GIVEN DATA –
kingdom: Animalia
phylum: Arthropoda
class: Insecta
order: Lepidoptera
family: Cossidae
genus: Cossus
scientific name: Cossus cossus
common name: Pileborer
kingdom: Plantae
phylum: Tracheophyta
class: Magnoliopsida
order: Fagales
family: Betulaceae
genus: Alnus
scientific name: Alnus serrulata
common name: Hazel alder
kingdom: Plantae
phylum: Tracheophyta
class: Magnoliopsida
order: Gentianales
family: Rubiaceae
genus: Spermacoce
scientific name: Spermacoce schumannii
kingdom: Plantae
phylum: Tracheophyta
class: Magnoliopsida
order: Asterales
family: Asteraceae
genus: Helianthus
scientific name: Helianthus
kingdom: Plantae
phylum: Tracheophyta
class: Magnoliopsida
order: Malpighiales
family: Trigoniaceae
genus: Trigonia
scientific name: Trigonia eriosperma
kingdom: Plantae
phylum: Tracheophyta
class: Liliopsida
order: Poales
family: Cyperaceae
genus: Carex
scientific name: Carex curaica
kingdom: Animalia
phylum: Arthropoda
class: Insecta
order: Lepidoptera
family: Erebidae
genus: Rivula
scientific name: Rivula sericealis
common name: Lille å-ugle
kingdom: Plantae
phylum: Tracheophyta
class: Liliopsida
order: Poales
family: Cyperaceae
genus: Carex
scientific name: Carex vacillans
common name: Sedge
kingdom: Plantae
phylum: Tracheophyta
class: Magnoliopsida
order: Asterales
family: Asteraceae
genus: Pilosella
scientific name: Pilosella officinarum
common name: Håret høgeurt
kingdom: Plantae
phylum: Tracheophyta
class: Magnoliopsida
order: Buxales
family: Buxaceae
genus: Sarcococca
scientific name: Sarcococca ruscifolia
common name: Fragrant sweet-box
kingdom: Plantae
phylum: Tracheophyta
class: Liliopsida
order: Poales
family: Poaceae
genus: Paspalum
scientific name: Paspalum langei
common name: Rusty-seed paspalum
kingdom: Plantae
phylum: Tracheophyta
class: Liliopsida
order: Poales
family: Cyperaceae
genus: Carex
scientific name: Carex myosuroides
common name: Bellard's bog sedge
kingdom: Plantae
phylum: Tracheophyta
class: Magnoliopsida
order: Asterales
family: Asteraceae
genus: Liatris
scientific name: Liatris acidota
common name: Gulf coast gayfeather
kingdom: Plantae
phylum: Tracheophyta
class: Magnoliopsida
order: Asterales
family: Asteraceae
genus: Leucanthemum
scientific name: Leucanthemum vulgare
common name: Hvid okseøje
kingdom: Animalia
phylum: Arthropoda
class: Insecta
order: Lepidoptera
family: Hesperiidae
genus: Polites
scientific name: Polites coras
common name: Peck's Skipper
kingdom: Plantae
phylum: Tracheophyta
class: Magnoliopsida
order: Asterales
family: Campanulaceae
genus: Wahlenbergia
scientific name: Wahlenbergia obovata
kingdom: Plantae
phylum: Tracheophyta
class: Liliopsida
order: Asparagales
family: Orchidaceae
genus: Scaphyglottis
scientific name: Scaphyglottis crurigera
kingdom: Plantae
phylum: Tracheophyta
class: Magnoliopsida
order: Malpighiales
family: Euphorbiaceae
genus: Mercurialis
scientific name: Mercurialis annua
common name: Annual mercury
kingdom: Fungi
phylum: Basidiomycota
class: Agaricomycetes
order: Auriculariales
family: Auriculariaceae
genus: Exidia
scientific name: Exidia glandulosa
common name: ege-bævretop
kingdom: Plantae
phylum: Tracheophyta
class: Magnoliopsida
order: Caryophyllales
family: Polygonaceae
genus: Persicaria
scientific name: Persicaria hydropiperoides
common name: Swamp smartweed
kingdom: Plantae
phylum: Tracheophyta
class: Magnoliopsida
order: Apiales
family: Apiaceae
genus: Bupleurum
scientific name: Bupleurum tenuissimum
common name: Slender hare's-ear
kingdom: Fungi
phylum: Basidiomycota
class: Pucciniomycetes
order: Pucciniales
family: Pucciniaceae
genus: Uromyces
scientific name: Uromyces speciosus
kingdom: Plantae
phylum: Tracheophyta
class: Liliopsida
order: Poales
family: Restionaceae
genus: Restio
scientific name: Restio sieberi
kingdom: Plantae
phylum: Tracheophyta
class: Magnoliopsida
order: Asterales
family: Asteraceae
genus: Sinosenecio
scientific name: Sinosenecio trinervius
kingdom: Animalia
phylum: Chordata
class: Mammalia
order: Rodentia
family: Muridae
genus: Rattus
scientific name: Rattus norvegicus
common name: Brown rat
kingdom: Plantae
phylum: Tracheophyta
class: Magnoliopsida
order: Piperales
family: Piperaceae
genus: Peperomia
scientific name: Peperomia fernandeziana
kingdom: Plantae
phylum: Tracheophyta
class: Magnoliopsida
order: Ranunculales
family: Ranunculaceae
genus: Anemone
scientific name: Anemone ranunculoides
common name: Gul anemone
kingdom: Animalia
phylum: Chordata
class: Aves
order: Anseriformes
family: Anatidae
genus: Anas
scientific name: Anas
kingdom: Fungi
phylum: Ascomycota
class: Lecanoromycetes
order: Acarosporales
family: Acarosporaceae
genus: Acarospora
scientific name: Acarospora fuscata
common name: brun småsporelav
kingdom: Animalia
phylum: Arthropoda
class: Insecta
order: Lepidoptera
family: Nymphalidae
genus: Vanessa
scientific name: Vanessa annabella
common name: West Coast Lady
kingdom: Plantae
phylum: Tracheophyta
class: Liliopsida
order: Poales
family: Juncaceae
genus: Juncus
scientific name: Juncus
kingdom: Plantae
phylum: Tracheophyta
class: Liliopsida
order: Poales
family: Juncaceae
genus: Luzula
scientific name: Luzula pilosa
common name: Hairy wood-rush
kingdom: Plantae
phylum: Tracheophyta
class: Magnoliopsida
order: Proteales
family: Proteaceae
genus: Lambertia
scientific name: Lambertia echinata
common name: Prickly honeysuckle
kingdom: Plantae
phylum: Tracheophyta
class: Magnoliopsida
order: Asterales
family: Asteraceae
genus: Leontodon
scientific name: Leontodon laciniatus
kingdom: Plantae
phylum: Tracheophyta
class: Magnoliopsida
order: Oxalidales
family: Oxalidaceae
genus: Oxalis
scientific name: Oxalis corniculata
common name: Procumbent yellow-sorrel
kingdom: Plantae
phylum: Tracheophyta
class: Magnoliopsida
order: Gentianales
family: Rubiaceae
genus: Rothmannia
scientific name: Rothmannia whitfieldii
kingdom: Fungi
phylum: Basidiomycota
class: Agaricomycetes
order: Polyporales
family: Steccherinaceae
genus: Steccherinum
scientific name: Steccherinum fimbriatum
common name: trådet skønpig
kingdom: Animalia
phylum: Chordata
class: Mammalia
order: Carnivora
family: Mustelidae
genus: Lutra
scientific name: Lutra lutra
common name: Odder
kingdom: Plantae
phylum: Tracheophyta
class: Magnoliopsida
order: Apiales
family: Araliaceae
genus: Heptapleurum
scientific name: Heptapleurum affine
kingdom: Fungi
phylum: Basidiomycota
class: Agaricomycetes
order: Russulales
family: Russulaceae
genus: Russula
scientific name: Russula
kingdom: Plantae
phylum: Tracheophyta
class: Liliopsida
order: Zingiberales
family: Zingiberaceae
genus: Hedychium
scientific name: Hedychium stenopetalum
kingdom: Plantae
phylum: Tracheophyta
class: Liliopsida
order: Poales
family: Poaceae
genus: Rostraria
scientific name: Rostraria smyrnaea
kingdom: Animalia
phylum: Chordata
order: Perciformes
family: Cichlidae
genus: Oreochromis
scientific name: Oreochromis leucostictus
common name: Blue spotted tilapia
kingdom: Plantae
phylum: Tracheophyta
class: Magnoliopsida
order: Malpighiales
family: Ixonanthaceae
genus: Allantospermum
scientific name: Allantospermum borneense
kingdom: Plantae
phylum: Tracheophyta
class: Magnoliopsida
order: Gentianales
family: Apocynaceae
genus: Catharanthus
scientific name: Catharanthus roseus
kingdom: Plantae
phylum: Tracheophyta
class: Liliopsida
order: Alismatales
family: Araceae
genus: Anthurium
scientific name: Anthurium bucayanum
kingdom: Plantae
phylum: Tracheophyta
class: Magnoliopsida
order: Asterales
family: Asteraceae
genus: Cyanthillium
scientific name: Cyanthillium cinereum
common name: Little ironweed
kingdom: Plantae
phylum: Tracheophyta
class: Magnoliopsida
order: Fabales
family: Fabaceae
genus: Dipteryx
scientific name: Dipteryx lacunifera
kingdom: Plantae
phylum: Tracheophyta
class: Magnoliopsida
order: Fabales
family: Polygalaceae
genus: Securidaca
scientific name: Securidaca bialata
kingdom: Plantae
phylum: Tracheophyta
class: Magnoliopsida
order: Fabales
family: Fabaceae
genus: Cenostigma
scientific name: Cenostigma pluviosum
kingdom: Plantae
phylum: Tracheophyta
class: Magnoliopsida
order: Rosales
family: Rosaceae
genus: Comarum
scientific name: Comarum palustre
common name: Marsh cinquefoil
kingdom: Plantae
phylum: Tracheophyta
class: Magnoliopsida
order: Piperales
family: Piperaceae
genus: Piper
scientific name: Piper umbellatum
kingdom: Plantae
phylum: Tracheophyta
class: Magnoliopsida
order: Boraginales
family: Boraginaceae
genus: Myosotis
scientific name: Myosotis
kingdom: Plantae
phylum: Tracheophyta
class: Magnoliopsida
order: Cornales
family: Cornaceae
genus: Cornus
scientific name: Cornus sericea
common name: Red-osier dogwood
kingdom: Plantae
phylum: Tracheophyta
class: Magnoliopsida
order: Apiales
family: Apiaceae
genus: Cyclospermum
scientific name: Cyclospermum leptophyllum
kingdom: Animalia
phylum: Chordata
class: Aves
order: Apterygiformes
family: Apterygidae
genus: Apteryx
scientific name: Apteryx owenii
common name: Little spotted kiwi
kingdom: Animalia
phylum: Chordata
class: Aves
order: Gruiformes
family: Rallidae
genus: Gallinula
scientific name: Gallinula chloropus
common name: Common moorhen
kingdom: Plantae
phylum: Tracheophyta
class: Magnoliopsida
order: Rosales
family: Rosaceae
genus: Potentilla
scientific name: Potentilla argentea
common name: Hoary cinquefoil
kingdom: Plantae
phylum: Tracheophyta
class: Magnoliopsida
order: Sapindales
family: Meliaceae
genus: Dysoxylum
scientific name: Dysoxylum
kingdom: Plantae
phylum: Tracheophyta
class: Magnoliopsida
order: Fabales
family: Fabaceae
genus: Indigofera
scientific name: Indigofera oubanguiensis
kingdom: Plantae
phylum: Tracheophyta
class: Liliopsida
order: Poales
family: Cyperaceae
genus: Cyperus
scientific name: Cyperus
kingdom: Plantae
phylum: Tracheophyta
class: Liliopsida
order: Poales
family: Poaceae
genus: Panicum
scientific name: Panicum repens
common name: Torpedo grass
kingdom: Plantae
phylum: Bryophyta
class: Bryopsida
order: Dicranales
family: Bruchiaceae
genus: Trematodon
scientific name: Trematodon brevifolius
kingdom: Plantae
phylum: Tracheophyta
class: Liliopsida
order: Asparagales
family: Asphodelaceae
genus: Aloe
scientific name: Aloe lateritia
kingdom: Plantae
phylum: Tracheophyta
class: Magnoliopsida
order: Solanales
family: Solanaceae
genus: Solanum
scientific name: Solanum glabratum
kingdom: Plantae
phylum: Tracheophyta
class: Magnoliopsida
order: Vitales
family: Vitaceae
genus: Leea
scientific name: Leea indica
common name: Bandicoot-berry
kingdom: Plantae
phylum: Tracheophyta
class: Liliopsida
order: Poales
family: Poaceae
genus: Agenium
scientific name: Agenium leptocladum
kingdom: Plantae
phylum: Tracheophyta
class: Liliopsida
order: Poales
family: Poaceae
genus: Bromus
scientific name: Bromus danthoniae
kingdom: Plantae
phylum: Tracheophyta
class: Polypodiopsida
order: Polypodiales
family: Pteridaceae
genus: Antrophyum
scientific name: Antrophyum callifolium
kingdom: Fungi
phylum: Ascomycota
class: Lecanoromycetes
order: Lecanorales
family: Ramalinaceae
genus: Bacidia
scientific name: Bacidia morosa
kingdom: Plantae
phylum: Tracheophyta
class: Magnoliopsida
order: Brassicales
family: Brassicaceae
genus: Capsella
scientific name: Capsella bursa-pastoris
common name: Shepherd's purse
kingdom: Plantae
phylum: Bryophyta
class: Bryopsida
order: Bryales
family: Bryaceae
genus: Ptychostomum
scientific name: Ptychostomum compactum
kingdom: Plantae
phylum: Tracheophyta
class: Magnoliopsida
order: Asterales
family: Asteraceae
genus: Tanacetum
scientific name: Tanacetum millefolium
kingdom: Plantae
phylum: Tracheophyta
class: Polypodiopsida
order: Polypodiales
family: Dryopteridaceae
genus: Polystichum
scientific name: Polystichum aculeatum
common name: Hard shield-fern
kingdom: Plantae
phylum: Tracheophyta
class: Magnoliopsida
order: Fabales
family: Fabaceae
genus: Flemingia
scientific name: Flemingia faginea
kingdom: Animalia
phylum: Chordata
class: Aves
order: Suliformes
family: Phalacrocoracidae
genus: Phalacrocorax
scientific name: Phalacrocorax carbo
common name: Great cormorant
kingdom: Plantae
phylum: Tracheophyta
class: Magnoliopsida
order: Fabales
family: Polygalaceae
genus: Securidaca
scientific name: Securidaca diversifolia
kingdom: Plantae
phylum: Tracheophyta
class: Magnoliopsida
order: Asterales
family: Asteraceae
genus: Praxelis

EXERCISE TASK – Copy the lines of the records above without any change, starting at the line that contains "genus: Capsella" and ending at the last line of the records, both included.

OUTPUT –
genus: Capsella
scientific name: Capsella bursa-pastoris
common name: Shepherd's purse
kingdom: Plantae
phylum: Bryophyta
class: Bryopsida
order: Bryales
family: Bryaceae
genus: Ptychostomum
scientific name: Ptychostomum compactum
kingdom: Plantae
phylum: Tracheophyta
class: Magnoliopsida
order: Asterales
family: Asteraceae
genus: Tanacetum
scientific name: Tanacetum millefolium
kingdom: Plantae
phylum: Tracheophyta
class: Polypodiopsida
order: Polypodiales
family: Dryopteridaceae
genus: Polystichum
scientific name: Polystichum aculeatum
common name: Hard shield-fern
kingdom: Plantae
phylum: Tracheophyta
class: Magnoliopsida
order: Fabales
family: Fabaceae
genus: Flemingia
scientific name: Flemingia faginea
kingdom: Animalia
phylum: Chordata
class: Aves
order: Suliformes
family: Phalacrocoracidae
genus: Phalacrocorax
scientific name: Phalacrocorax carbo
common name: Great cormorant
kingdom: Plantae
phylum: Tracheophyta
class: Magnoliopsida
order: Fabales
family: Polygalaceae
genus: Securidaca
scientific name: Securidaca diversifolia
kingdom: Plantae
phylum: Tracheophyta
class: Magnoliopsida
order: Asterales
family: Asteraceae
genus: Praxelis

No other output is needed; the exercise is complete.